The reality that no man steps into the same river twice is emphasized over a day of fishing at Lees Ferry, as hydropower demands dictate the amount of water flowing through the channel. The advantage is that anglers actually have the opportunity to scout the riverbed for potential holding areas before they are covered with water, then drift a cast over them as the river rises and fish move into prime spots.
By beginning the day early, fishermen can cover a wide variety of water without ever moving more than 100 yards. Although fish react to midges, San Juan worms, egg patterns and small woolly buggers, changing flies essentially is optional once the bite is established. The downside is that the fishing often turns off when the river begins to recede, typically by 2 p.m.

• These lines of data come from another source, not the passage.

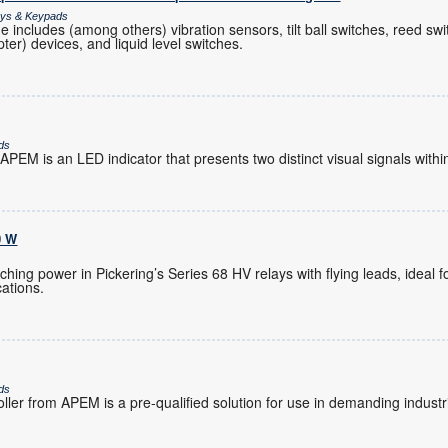
lays & Keypads
 includes (among others) vibration sensors, tilt ball switches, reed swi
ter) devices, and liquid level switches.
ds
PEM is an LED indicator that presents two distinct visual signals within
0 W
hing power in Pickering’s Series 68 HV relays with flying leads, ideal 
ations.
ds
ler from APEM is a pre-qualified solution for use in demanding industr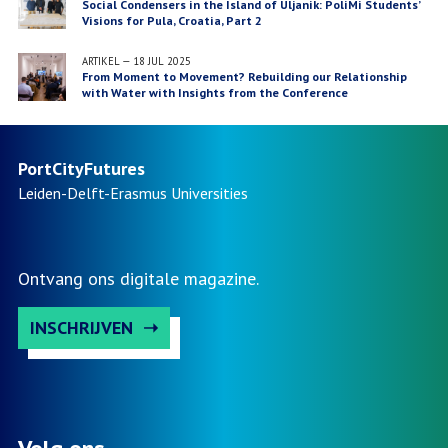
Social Condensers in the Island of Uljanik: PoliMi Students’
Visions for Pula, Croatia, Part 2
ARTIKEL
—
18 JUL 2025
From Moment to Movement? Rebuilding our Relationship
with Water with Insights from the Conference
“Reconnecting River and City” and the European Project
“Bauhaus of the Seas Sails”
PortCityFutures
Leiden-Delft-Erasmus
Universities
Ontvang ons digitale magazine.
INSCHRIJVEN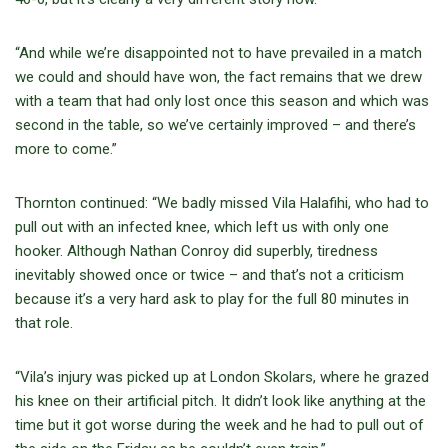
“And while we’re disappointed not to have prevailed in a match
we could and should have won, the fact remains that we drew
with a team that had only lost once this season and which was
second in the table, so we’ve certainly improved – and there’s
more to come.”
Thornton continued: “We badly missed Vila Halafihi, who had to
pull out with an infected knee, which left us with only one
hooker. Although Nathan Conroy did superbly, tiredness
inevitably showed once or twice – and that’s not a criticism
because it’s a very hard ask to play for the full 80 minutes in
that role.
“Vila’s injury was picked up at London Skolars, where he grazed
his knee on their artificial pitch. It didn’t look like anything at the
time but it got worse during the week and he had to pull out of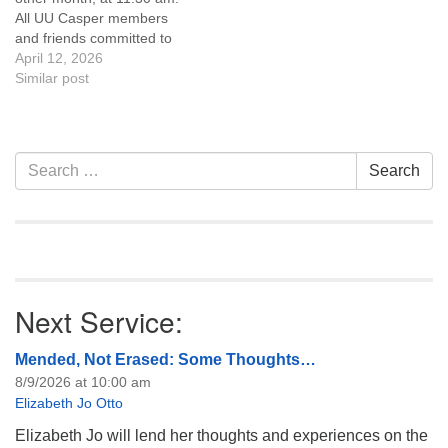
like to get…
All UU Casper members
and friends committed to
the UU Casper Mission
April 12, 2026
Statement and Leadership
Similar post
Covenant are invited to
attend! For more
information about the board
of trustees, or if you would
Section
Search
Search
like to get…
Navigation
for:
Next Service:
Mended, Not Erased: Some Thoughts…
8/9/2026 at 10:00 am
Elizabeth Jo Otto
Elizabeth Jo will lend her thoughts and experiences on the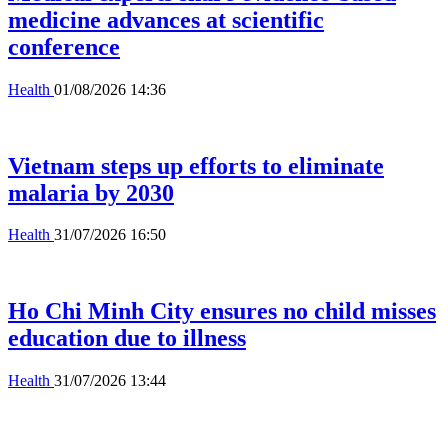
medicine advances at scientific
conference
Health
01/08/2026 14:36
Vietnam steps up efforts to eliminate
malaria by 2030
Health
31/07/2026 16:50
Ho Chi Minh City ensures no child misses
education due to illness
Health
31/07/2026 13:44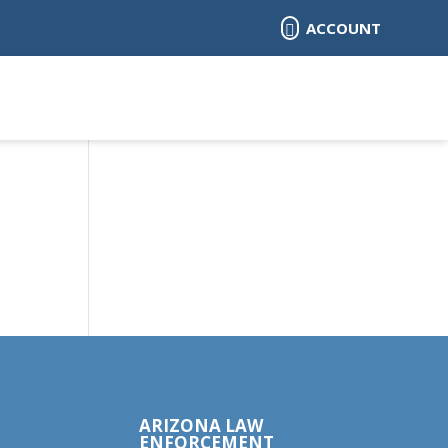
ACCOUNT

ARIZONA LAW
ENFORCEMENT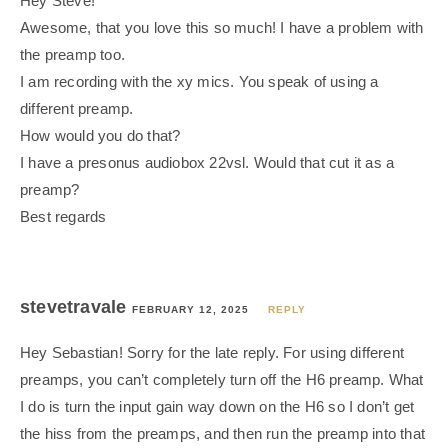
Hey Steve!
Awesome, that you love this so much! I have a problem with
the preamp too.
I am recording with the xy mics. You speak of using a
different preamp.
How would you do that?
I have a presonus audiobox 22vsl. Would that cut it as a
preamp?
Best regards
stevetravale
FEBRUARY 12, 2025
REPLY
Hey Sebastian! Sorry for the late reply. For using different
preamps, you can’t completely turn off the H6 preamp. What
I do is turn the input gain way down on the H6 so I don’t get
the hiss from the preamps, and then run the preamp into that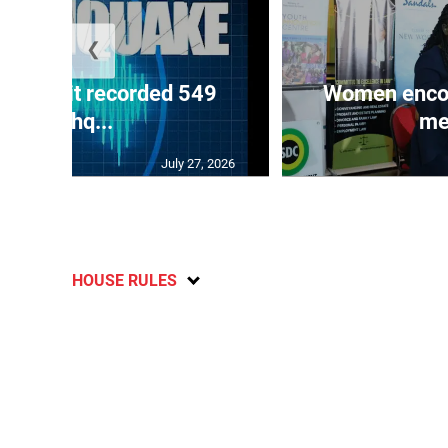
❮
ake unit recorded 549
Women encour
earthq...
me
July 27, 2026
HOUSE RULES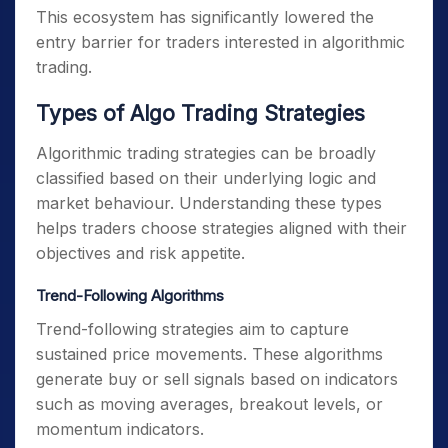
This ecosystem has significantly lowered the
entry barrier for traders interested in algorithmic
trading.
Types of Algo Trading Strategies
Algorithmic trading strategies can be broadly
classified based on their underlying logic and
market behaviour. Understanding these types
helps traders choose strategies aligned with their
objectives and risk appetite.
Trend-Following Algorithms
Trend-following strategies aim to capture
sustained price movements. These algorithms
generate buy or sell signals based on indicators
such as moving averages, breakout levels, or
momentum indicators.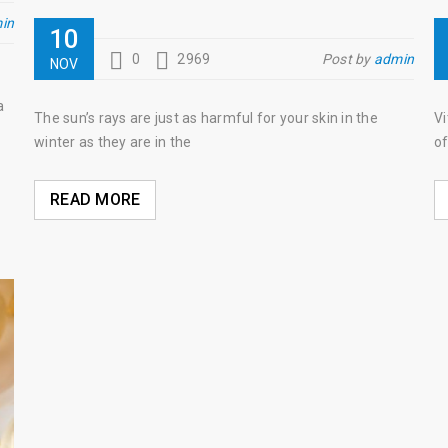
in
10
0
2969
Post by
admin
NOV
a
The sun’s rays are just as harmful for your skin in the
Vi
winter as they are in the
of
READ MORE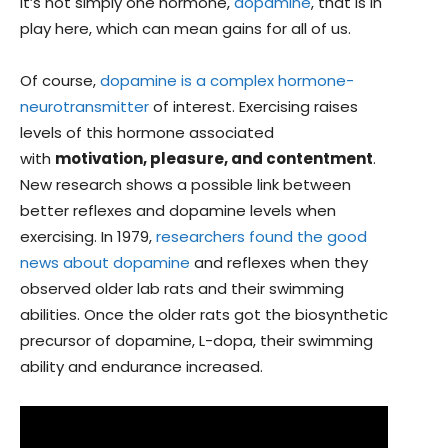
it’s not simply one hormone,
dopamine
, that is in
play here, which can mean gains for all of us.
Of course,
dopamine is a complex hormone-
neurotransmitter
of interest. Exercising raises
levels of this hormone associated
with
motivation, pleasure, and contentment
.
New research shows a possible link between
better reflexes and dopamine levels when
exercising. In 1979,
researchers found the good
news about dopamine
and reflexes when they
observed older lab rats and their swimming
abilities. Once the older rats got the biosynthetic
precursor of dopamine, L-dopa, their swimming
ability and endurance increased.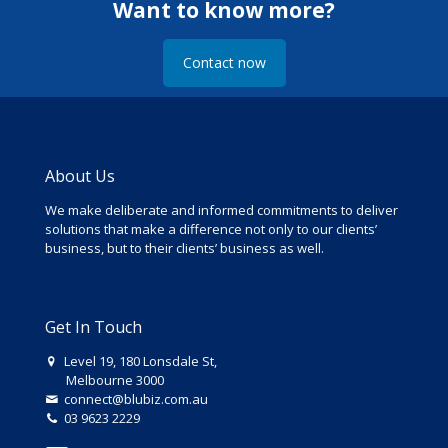
Want to know more?
Contact now
About Us
We make deliberate and informed commitments to deliver
solutions that make a difference not only to our clients’
business, but to their clients’ business as well.
Get In Touch
Level 19, 180 Lonsdale St,
Melbourne 3000
connect@blubiz.com.au
03 9623 2229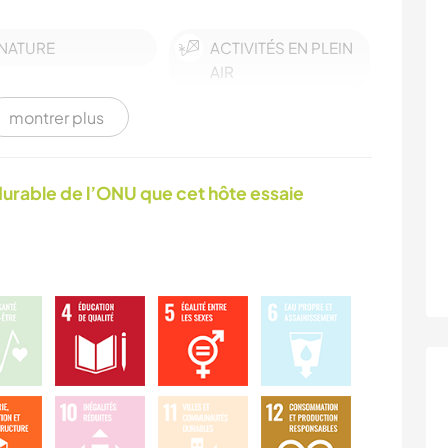
NATURE
ACTIVITÉS EN PLEIN
AIR
montrer plus
urable de l’ONU que cet hôte essaie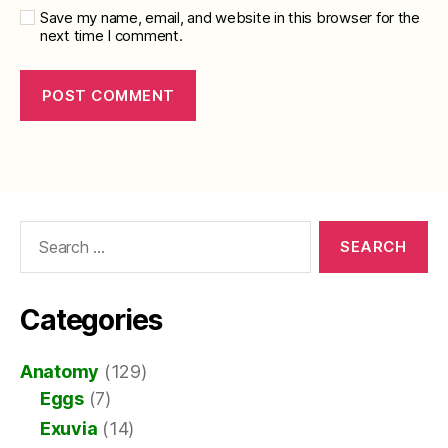
Save my name, email, and website in this browser for the
next time I comment.
Search
for:
Categories
Anatomy
(129)
Eggs
(7)
Exuvia
(14)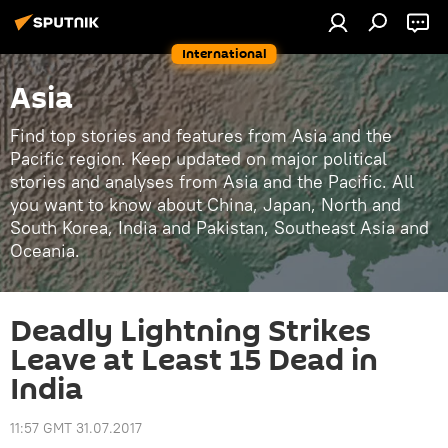
International
Asia
Find top stories and features from Asia and the
Pacific region. Keep updated on major political
stories and analyses from Asia and the Pacific. All
you want to know about China, Japan, North and
South Korea, India and Pakistan, Southeast Asia and
Oceania.
Deadly Lightning Strikes
Leave at Least 15 Dead in
India
11:57 GMT 31.07.2017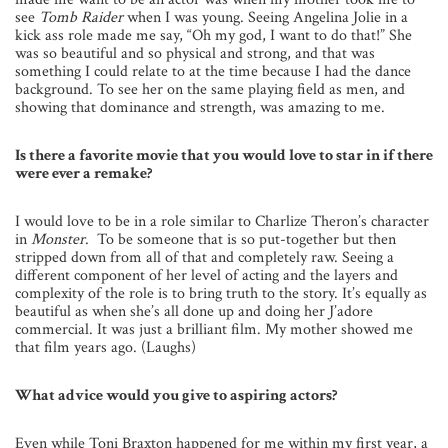
see
Tomb Raider
when I was young. Seeing Angelina Jolie in a
kick ass role made me say, “Oh my god, I want to do that!” She
was so beautiful and so physical and strong, and that was
something I could relate to at the time because I had the dance
background. To see her on the same playing field as men, and
showing that dominance and strength, was amazing to me.
Is there a favorite movie that you would love to star in if there
were ever a remake?
I would love to be in a role similar to Charlize Theron’s character
in
Monster
. To be someone that is so put-together but then
stripped down from all of that and completely raw. Seeing a
different component of her level of acting and the layers and
complexity of the role is to bring truth to the story. It’s equally as
beautiful as when she’s all done up and doing her J’adore
commercial. It was just a brilliant film. My mother showed me
that film years ago. (Laughs)
What advice would you give to aspiring actors?
Even while Toni Braxton happened for me within my first year, a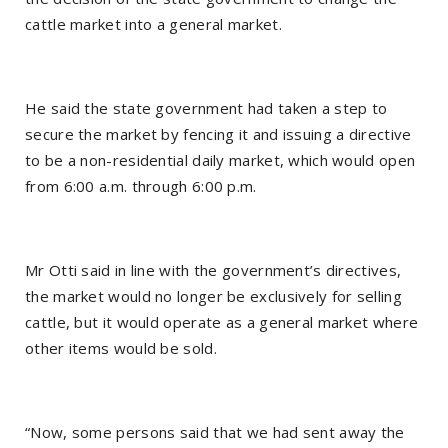
cattle market into a general market.
He said the state government had taken a step to
secure the market by fencing it and issuing a directive
to be a non-residential daily market, which would open
from 6:00 a.m. through 6:00 p.m.
Mr Otti said in line with the government’s directives,
the market would no longer be exclusively for selling
cattle, but it would operate as a general market where
other items would be sold.
“Now, some persons said that we had sent away the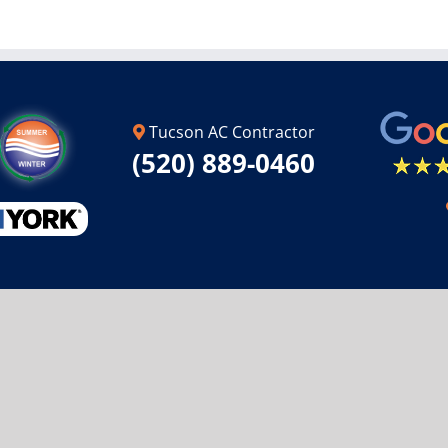
Tucson AC Contractor
(520) 889-0460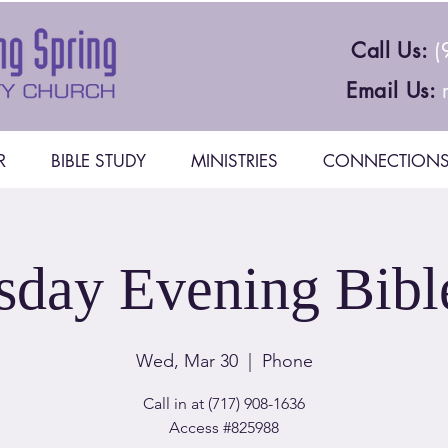
Call Us:
(
Email Us:
R
BIBLE STUDY
MINISTRIES
CONNECTION
day Evening Bibl
Wed, Mar 30
  |  
Phone
Call in at (717) 908-1636
Access #825988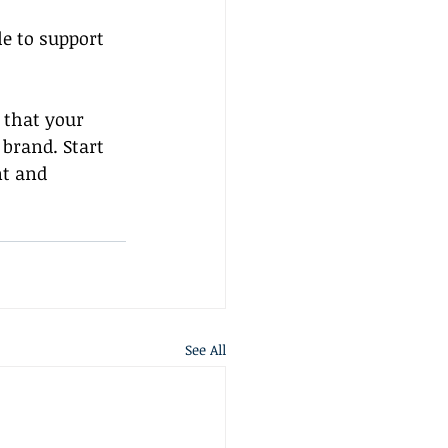
e to support 
 that your 
brand. Start 
t and 
See All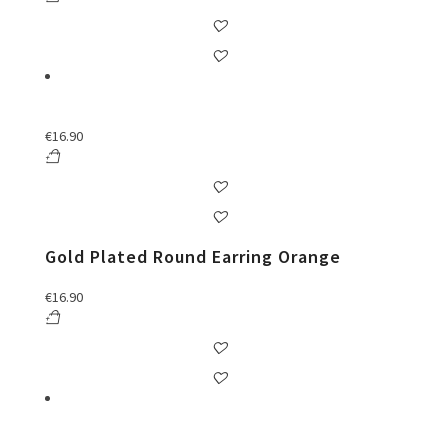
€
16.90
Gold Plated Round Earring Orange
€
16.90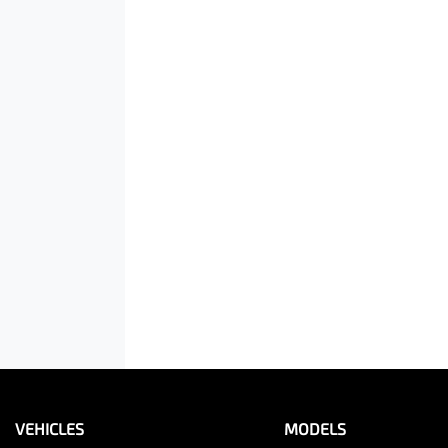
VEHICLES
MODELS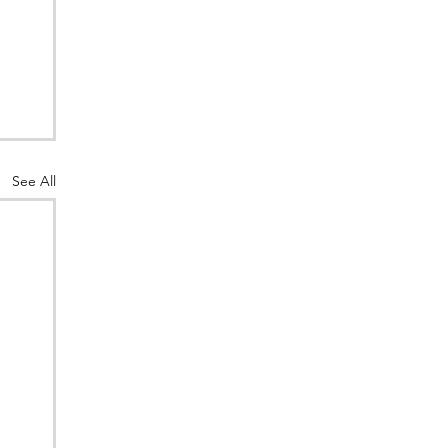
See All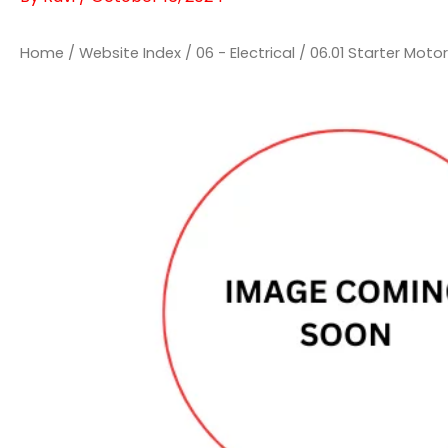
Home
/
Website Index
/
06 - Electrical
/
06.01 Starter Moto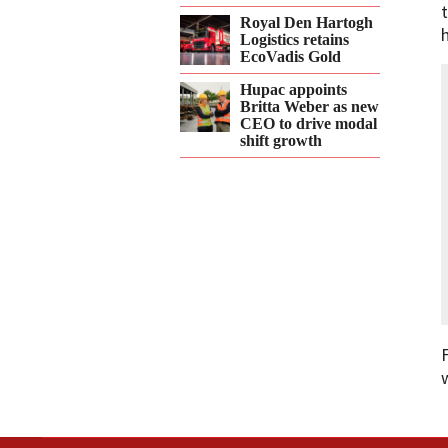
Royal Den Hartogh
Logistics retains
EcoVadis Gold
Hupac appoints
Britta Weber as new
CEO to drive modal
shift growth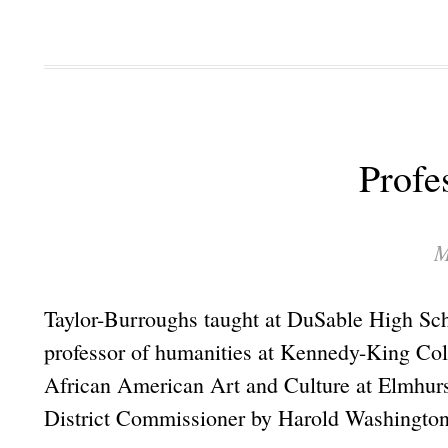
Profe
M
Taylor-Burroughs taught at DuSable High Sc
professor of humanities at Kennedy-King Col
African American Art and Culture at Elmhur
District Commissioner by Harold Washington i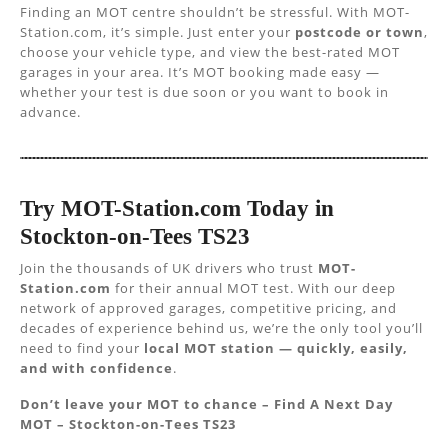
Finding an MOT centre shouldn’t be stressful. With MOT-
Station.com, it’s simple. Just enter your
postcode or town
,
choose your vehicle type, and view the best-rated MOT
garages in your area. It’s MOT booking made easy —
whether your test is due soon or you want to book in
advance.
Try MOT-Station.com Today in
Stockton-on-Tees TS23
Join the thousands of UK drivers who trust
MOT-
Station.com
for their annual MOT test. With our deep
network of approved garages, competitive pricing, and
decades of experience behind us, we’re the only tool you’ll
need to find your
local MOT station — quickly, easily,
and with confidence
.
Don’t leave your MOT to chance – Find A Next Day
MOT – Stockton-on-Tees TS23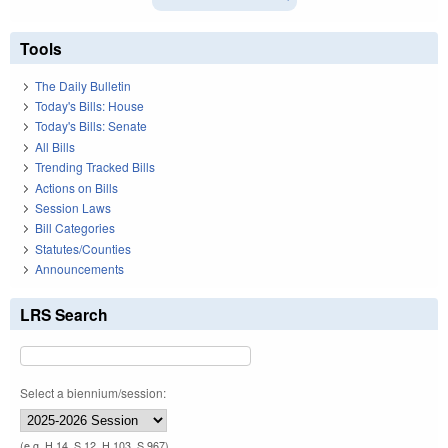
Tools
The Daily Bulletin
Today's Bills: House
Today's Bills: Senate
All Bills
Trending Tracked Bills
Actions on Bills
Session Laws
Bill Categories
Statutes/Counties
Announcements
LRS Search
Select a biennium/session:
(e.g. H 14, S 12, H 103, S 967)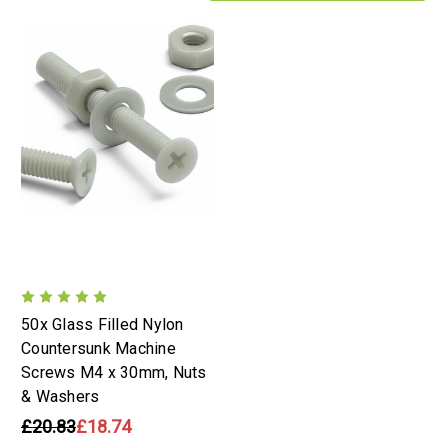
50x Glass Filled Nylon
Countersunk Machine
Screws M4 x 30mm, Nuts
& Washers
£20.83
£18.74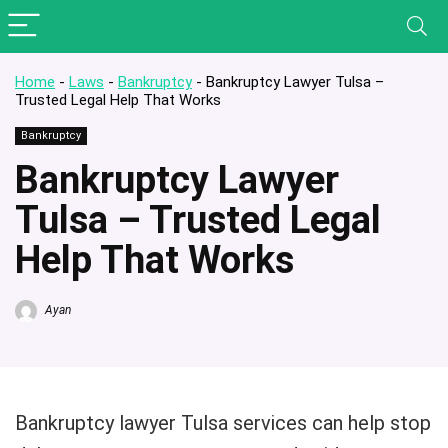
Home
-
Laws
-
Bankruptcy
-
Bankruptcy Lawyer Tulsa –
Trusted Legal Help That Works
Bankruptcy
Bankruptcy Lawyer
Tulsa – Trusted Legal
Help That Works
Ayan
Bankruptcy lawyer Tulsa services can help stop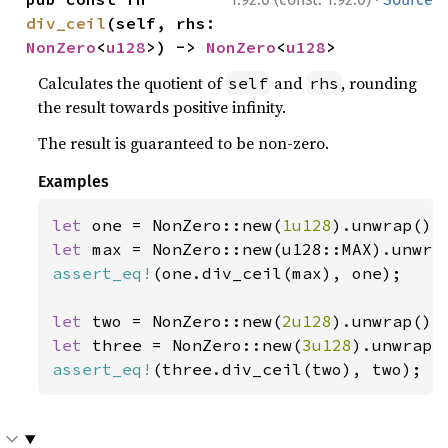
div_ceil
(self, rhs: 
NonZero
<
u128
>) -> 
NonZero
<
u128
>
Calculates the quotient of
and
, rounding
self
rhs
the result towards positive infinity.
The result is guaranteed to be non-zero.
Examples
let 
one = NonZero::new(
1u128
let 
assert_eq!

It’s an odd game, where the weather report for Las Vegas or Southern California can have as big an impact as the weather in nearby Page, Ariz., because of the power demands for air conditioners. But after so many years on the water, Warren essentially has a flow chart imprinted in his mind that tells him what spots fish best at given river levels.
When the fishing is on, 50-plus fish is not an unreasonable expectation of a day. With an estimated 20,000 fish per mile, finding fish longer than 20 inches remains possible, although it takes perseverance.
Gunn has confidence that his favorite fishery will continue to improve for at least another year, thanks in large part to last summer’s extended runoff that stirred up nutrient-laden sediment upstream. He has seen the impact before, the dramatic increase in aquatic vegetation and organisms, and the resulting crop of large and healthy fish.
But just what the long-term future of the fishery holds is anybody’s guess.
“I keep waiting for the bubble to burst, to have a bad year,” Warren said. “But right now, it’s about as good as it gets.”